▸ **原文段落**:
在免疫酶電鏡技術中，由于過氧化物酶催化H2 O2 與DAB的反應產物多呈彌散分布，常使被檢抗原在組織或細胞內的超微結構定位模糊不清。而膠體金免疫電鏡術所用的膠體金對許多蛋白質均具有較強的親和力，盡管研究者們嘗試了用BSA等其他蛋白質包被暴露的金顆粒表面，以確保金顆粒與IgG或Fab, 片段之間l：l連接，但由此也導致標記探針過大，加之常用的膠體金顆粒為5～20nm，本身直徑較大，所以包被后的金顆粒抗體滲透性較差，導致敏感性下降。

另外，膠體金標記的抗體容易凝集形成絮狀物，雖在標記過程中經離心純化，但仍難免殘留一些凝集物，影響標記抗體的染色效果。此外，膠體金與IgG之間是通過物理吸附連接，而非化學鍵結合，故兩者易分離，游離的抗體可與標記抗體競爭，降低免疫染色陽性率。

▸ **資料段落**:

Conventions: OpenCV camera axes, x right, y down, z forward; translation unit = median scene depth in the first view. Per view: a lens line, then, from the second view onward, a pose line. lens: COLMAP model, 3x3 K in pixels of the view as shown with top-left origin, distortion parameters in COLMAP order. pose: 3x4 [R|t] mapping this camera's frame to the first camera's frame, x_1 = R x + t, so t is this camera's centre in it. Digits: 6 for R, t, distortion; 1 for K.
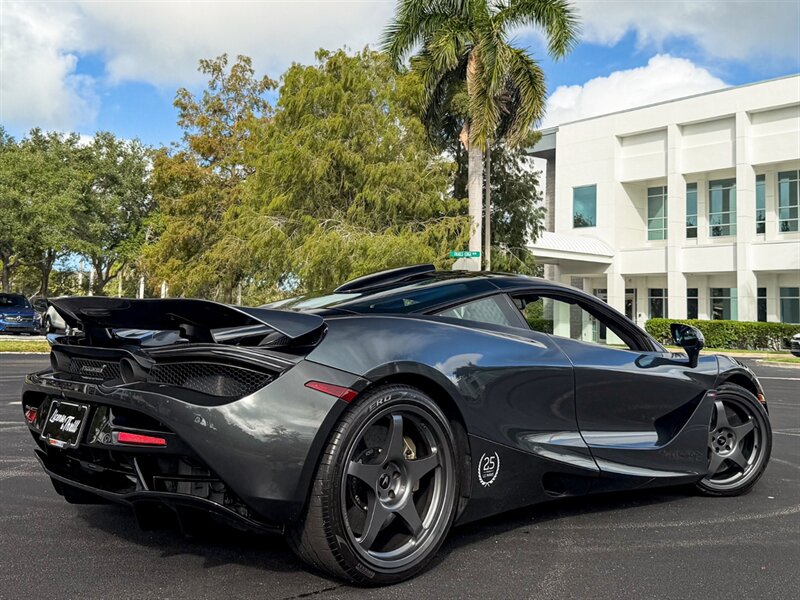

▸ **練習題目 A**:
請從膠體金免疫電鏡那段原文中摘出從"在免疫酶電鏡技術中，由于過氧"一直到"體競爭，降低免疫染色陽性率。"的這一段，一字不改。
▸ **練習題目 B**:
把膠體金免疫電鏡那段原文裡的這句話譯成英文：「此外，膠體金與IgG之間是通過物理吸附連接，而非化學鍵結合，故兩者易分離，游離的抗體可與標記抗體競爭，降低免疫染色陽性率。」
▸ **練習題目 C**:
接著膠體金免疫電鏡那段原文的最後一句往下寫。
列表中的資料出自另一個來源。

▸ **參考答案 A**:
在免疫酶電鏡技術中，由于過氧化物酶催化H2 O2 與DAB的反應產物多呈彌散分布，常使被檢抗原在組織或細胞內的超微結構定位模糊不清。而膠體金免疫電鏡術所用的膠體金對許多蛋白質均具有較強的親和力，盡管研究者們嘗試了用BSA等其他蛋白質包被暴露的金顆粒表面，以確保金顆粒與IgG或Fab, 片段之間l：l連接，但由此也導致標記探針過大，加之常用的膠體金顆粒為5～20nm，本身直徑較大，所以包被后的金顆粒抗體滲透性較差，導致敏感性下降。

另外，膠體金標記的抗體容易凝集形成絮狀物，雖在標記過程中經離心純化，但仍難免殘留一些凝集物，影響標記抗體的染色效果。此外，膠體金與IgG之間是通過物理吸附連接，而非化學鍵結合，故兩者易分離，游離的抗體可與標記抗體競爭，降低免疫染色陽性率。

▸ **參考答案 B**:
In addition, colloidal gold and IgG are linked by physical adsorption rather than by chemical bonds, so the two separate easily, and the free antibody can compete with the labeled antibody, lowering the positive rate of immunostaining.

▸ **參考答案 C**:
 
    盡管如此，包埋后膠體金標記抗體免疫電鏡技術在研究GABA、*等氨基酸遞質在神經系統的超微結構定位和功能中亦發揮了重要作用，但因許多神經肽、酶和受體蛋白等經樹脂包埋和高溫聚合后。免疫反應性明顯減弱，膠體金標記抗體法往往不易顯示，使其應用受到一定限制。為彌補上述不足，Hainfield和Furuya于1992年建立了一種新的金標抗體法，其金顆粒直徑僅為1．4nm左右，故稱之為納米金(nanogold)。